— What you need to do —
Where a record holds a picture, leave the picture out; otherwise repeat every record exactly.

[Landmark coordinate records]
***
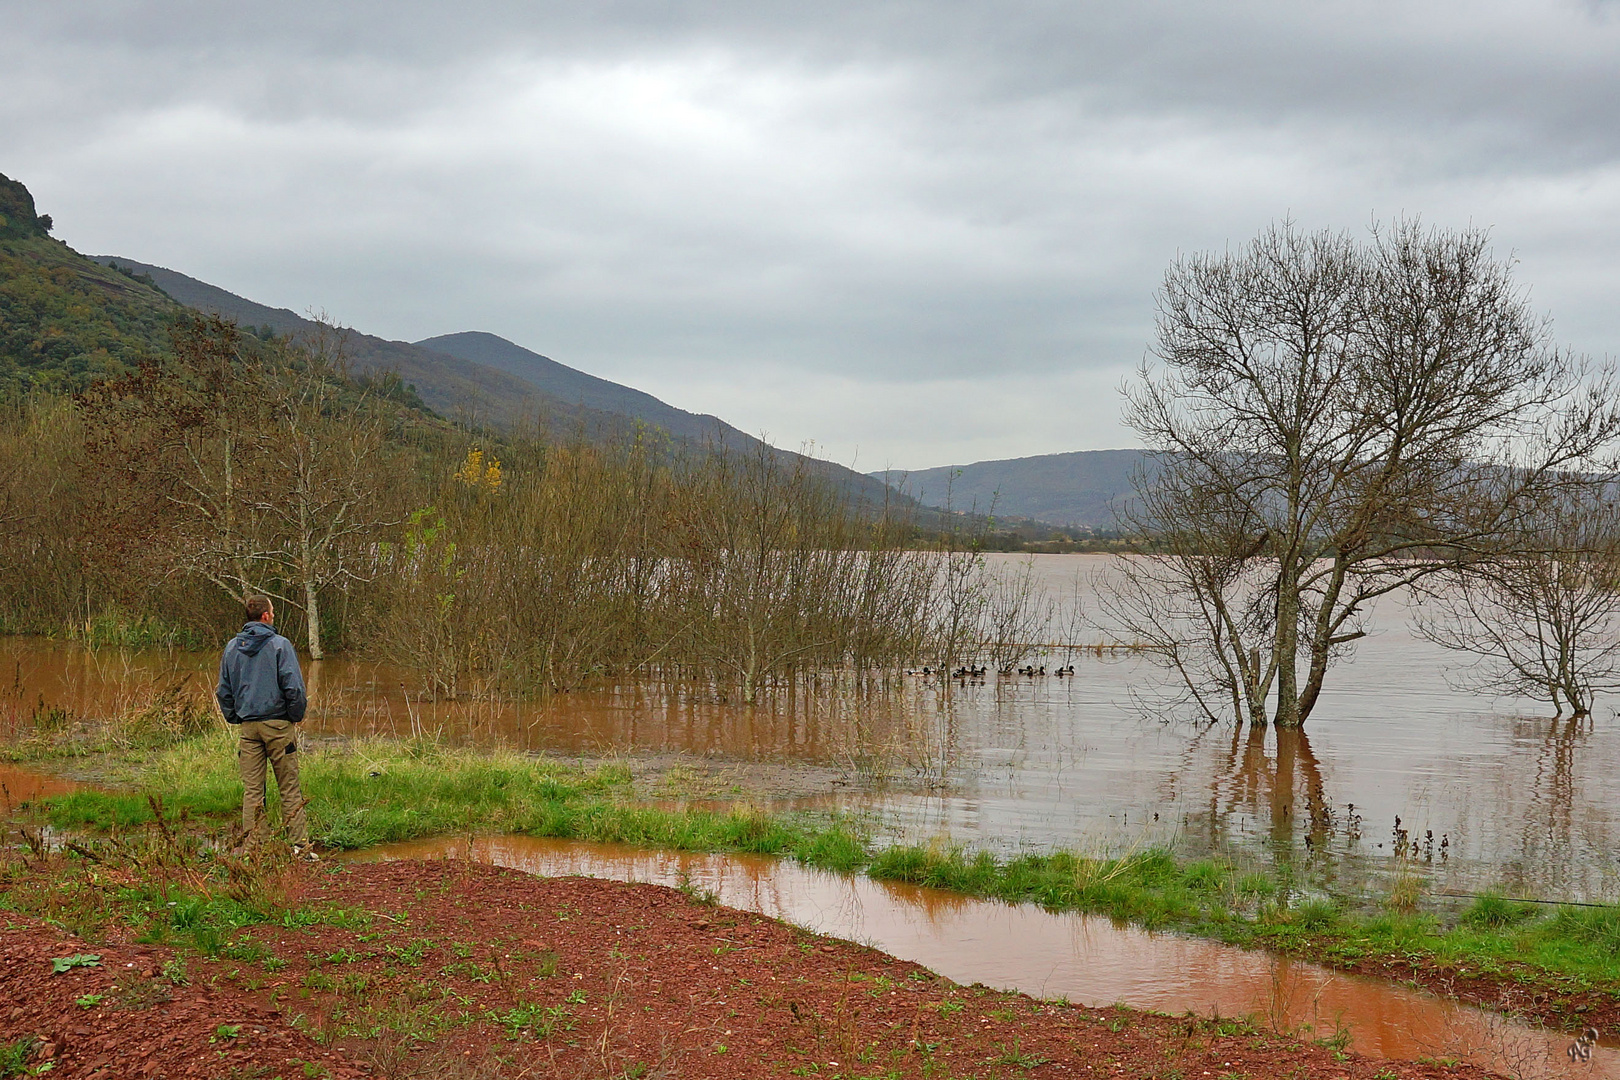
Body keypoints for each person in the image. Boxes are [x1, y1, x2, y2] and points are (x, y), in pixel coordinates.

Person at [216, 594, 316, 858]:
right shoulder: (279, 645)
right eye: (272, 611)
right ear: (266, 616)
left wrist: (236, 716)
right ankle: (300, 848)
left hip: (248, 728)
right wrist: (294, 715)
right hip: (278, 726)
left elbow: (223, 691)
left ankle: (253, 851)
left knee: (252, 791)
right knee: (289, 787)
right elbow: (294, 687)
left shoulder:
***
— Expected output —
Body keypoints for each person in the image. Boxes are [x1, y1, x2, y2] and points are (x, y), in pixel coordinates.

Person at [216, 594, 316, 858]:
right shoulder: (279, 645)
right eye: (272, 611)
right ear: (266, 616)
left wrist: (236, 716)
right ankle: (300, 848)
left hip: (248, 728)
right wrist: (294, 715)
right hip: (278, 726)
left elbow: (223, 691)
left ankle: (253, 851)
left knee: (252, 791)
right knee: (289, 787)
right elbow: (294, 687)
left shoulder:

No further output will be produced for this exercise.